I would hope that the proponents of Proposition 8 would adopt a somewhat simpler approach to the argument, that simply being that the people have spoken by their votes, and the Courts should not act as super-legislatures to override their vote in the absence of a clear Constitutional right to marriage, which does not exist. Marriage, insofar as it is a legal state of being, has always been a province of state law - such things as age to marry, anti-incest laws, blood tests, waiting periods, issuance of marriage licenses, etc., have always been a state matter, not Federal.

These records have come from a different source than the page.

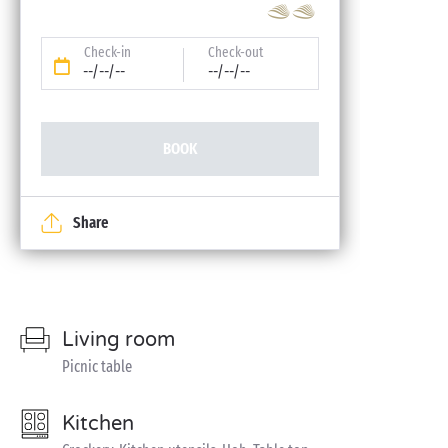
Check-in
Check-out
--/--/--
--/--/--
BOOK
Share
Living room
Picnic table
Kitchen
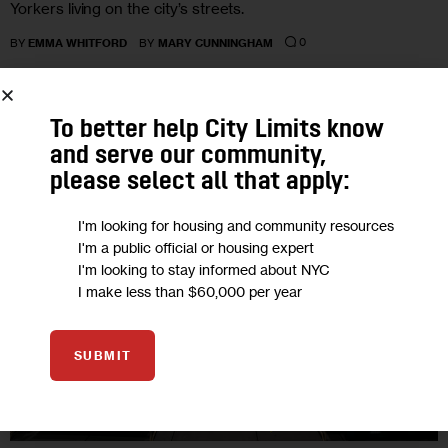
Yorkers living on the city’s streets.
0
BY
EMMA WHITFORD
BY
MARY CUNNINGHAM
To better help City Limits know
19
and serve our community,
please select all that apply:
OCT 2022
I'm looking for housing and community resources
I'm a public official or housing expert
I'm looking to stay informed about NYC
I make less than $60,000 per year
SUBMIT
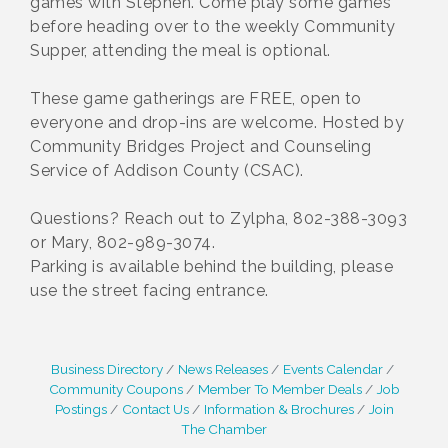
games with Stephen. Come play some games
before heading over to the weekly Community
Supper, attending the meal is optional.
These game gatherings are FREE, open to
everyone and drop-ins are welcome. Hosted by
Community Bridges Project and Counseling
Service of Addison County (CSAC).
Questions? Reach out to Zylpha, 802-388-3093
or Mary, 802-989-3074.
Parking is available behind the building, please
use the street facing entrance.
Business Directory
News Releases
Events Calendar
Community Coupons
Member To Member Deals
Job
Postings
Contact Us
Information & Brochures
Join
The Chamber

So, the definition of who can enter into a state of matrimony should be left to the states to decide.
The moral argument, and the damage to children argument, no matter how strongly we believe in them, will really not hold much traction in the Federal courts. Given the abysmal record of heterosexual marriages in terms of divorces, abuse of children, and many other societal ills, it is an impossible argument to make in a secular court that there is a clear societal advantage to marriage being only a heterosexual institution, because the rebuttal is so easy to offer. Likewise, objections on religious grounds will not gain much traction, either, given the so-called notions of separation of church and state. Rather, the argument should be made simply upon the rule of law - there is no rational basis Constitutionally, under the Rule of Law, for a Court to substitute its judgment for a vote of the people.